The Deadpool & Wolverine actor lost his father, James Reynolds, in 2015 after a 20-year struggle with Parkinson’s. In an essay for PEOPLE, published on Wednesday, Aug. 14, the 47-year-old actor reflected on his bond with his dad while the family coped with the debilitating disease—a topic they apparently rarely discussed.
“He said the word ‘Parkinson’s’ maybe three times as far as I knew — and one of them wasn’t to me,” Reynolds shared. “There was a ton of denial, a ton of hiding.”
As the youngest of four brothers, Ryan navigated his relationship with his father—who was diagnosed in 1995—under the strain of the disease, which only intensified existing issues. Describing James as a “man who does not share his feelings,” Reynolds reflected on the challenges they faced.

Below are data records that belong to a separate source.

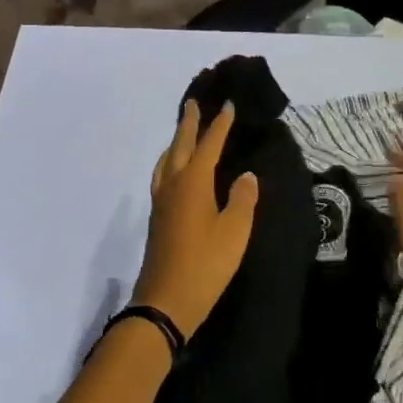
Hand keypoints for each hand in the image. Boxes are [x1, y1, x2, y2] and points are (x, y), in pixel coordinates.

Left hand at [131, 100, 258, 341]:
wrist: (166, 300)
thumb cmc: (206, 264)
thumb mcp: (234, 232)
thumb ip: (242, 199)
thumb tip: (245, 176)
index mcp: (193, 181)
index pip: (209, 144)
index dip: (219, 124)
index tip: (227, 104)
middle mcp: (173, 184)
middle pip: (180, 145)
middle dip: (188, 123)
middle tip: (193, 102)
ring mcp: (161, 201)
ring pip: (166, 160)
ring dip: (175, 141)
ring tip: (183, 133)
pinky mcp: (157, 217)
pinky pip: (162, 175)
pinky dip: (169, 162)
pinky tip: (173, 172)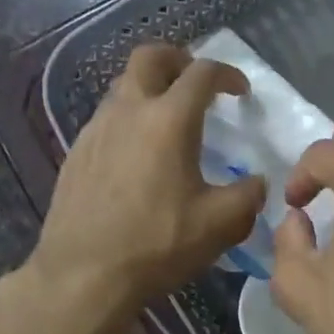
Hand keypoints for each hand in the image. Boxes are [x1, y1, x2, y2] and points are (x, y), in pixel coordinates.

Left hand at [27, 43, 265, 317]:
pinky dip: (130, 120)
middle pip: (149, 58)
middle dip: (178, 59)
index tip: (240, 91)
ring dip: (151, 90)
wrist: (84, 274)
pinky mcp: (76, 154)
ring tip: (170, 121)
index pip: (201, 74)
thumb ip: (248, 196)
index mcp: (169, 121)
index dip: (226, 74)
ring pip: (123, 87)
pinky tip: (140, 156)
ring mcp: (95, 130)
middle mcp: (128, 112)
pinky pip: (107, 119)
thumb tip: (257, 183)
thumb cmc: (158, 244)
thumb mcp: (221, 225)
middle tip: (197, 81)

“He was a boxer, a cop, a hard-a**. I can’t even recall ever really having a proper conversation with my father,” Reynolds said of his dad, who passed away at 74. “He was a present father—never missed a football game—but he just didn’t have the capacity to feel, or at least share, the full spectrum of human emotion.”

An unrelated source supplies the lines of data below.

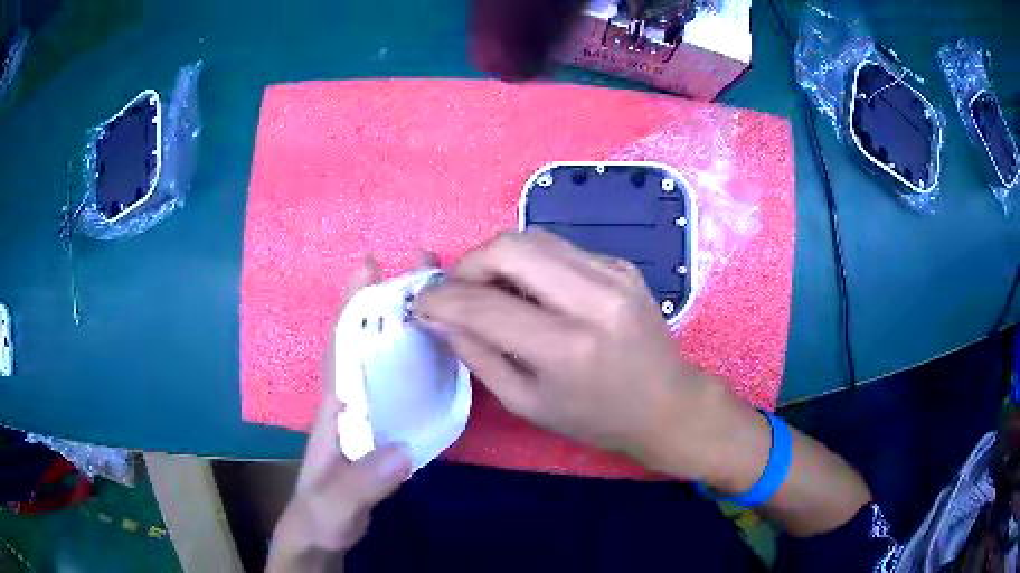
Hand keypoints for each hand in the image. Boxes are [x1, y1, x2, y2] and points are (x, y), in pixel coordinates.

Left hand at [267, 257, 413, 571]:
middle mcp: (352, 401)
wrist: (321, 534)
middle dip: (390, 303)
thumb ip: (362, 482)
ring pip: (389, 362)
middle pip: (369, 343)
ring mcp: (370, 415)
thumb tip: (402, 449)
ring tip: (442, 300)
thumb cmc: (321, 516)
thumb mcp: (336, 504)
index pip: (342, 348)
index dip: (353, 306)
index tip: (369, 264)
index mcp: (335, 408)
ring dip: (409, 328)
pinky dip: (421, 365)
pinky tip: (444, 357)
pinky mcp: (385, 431)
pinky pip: (405, 389)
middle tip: (424, 267)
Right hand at [414, 230, 744, 480]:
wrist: (668, 403)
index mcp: (566, 348)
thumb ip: (477, 355)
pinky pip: (558, 248)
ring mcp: (612, 273)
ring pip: (532, 236)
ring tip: (487, 289)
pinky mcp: (621, 264)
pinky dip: (530, 262)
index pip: (483, 305)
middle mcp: (592, 298)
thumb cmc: (596, 418)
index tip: (421, 303)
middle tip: (456, 291)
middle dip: (468, 264)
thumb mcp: (526, 403)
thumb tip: (439, 318)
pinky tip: (529, 290)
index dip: (441, 300)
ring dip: (497, 258)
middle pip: (508, 246)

Things became even more difficult when lesser-known symptoms of Parkinson’s, such as hallucinations and delusions, began to develop. Reynolds described his feelings at the time, recalling how he thought his dad was “losing his mind.”

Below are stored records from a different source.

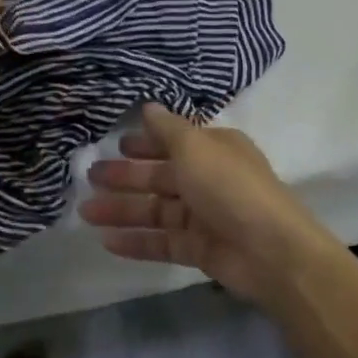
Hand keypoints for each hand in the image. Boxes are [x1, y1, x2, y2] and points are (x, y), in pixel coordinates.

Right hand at [81, 104, 343, 306]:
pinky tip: (107, 242)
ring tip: (86, 212)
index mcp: (214, 149)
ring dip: (123, 210)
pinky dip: (137, 241)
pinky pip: (162, 242)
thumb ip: (167, 129)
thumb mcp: (195, 147)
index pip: (174, 142)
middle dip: (126, 176)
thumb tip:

“My father was really slipping down a rabbit hole where he was struggling to differentiate between reality and fiction. And subsequently, everyone else in his life was losing the bedrock faith and trust they had in his point of view,” Reynolds explained. “There would be conspiratorial webs that he would spin about ‘this is happening’ and ‘these people might be after me’ or ‘this person is out to get me.’ And just stuff that was such a wild departure from the man that I grew up with and knew.”
Nine years since his father’s death, Reynolds said he’s been “constantly putting pieces of the story together” and reflecting on how he wasn’t “really accepting [his] own responsibility” when he made mistakes in their relationship.
“It was very easy for me to dine off the idea that my father and I do not see eye to eye on anything and that an actual relationship with him was impossible,” Reynolds admitted. “As I’m older now, I look back at it, and I think of it more as that was my unwillingness at the time to meet him where he was.”
“I could have maybe been there with him toward the end, and I wasn’t. He and I just drifted apart, and that’s something I’ll live with forever.”
Now, as a father of four—James, 9, Inez, 7, Betty, 4, and Olin, 1—with wife Blake Lively, Reynolds said his perspective has evolved. Although his parenting style is different from his father’s, he now understands more about the complex dynamics between parent and child.
“The healing for me really comes more through my relationship with my own kids while taking some of the things from my father that are of immense value,” he said. “My dad had incredible integrity. He did not lie. [Now] I get to fill in those little gaps that maybe hurt me. I get to show up.”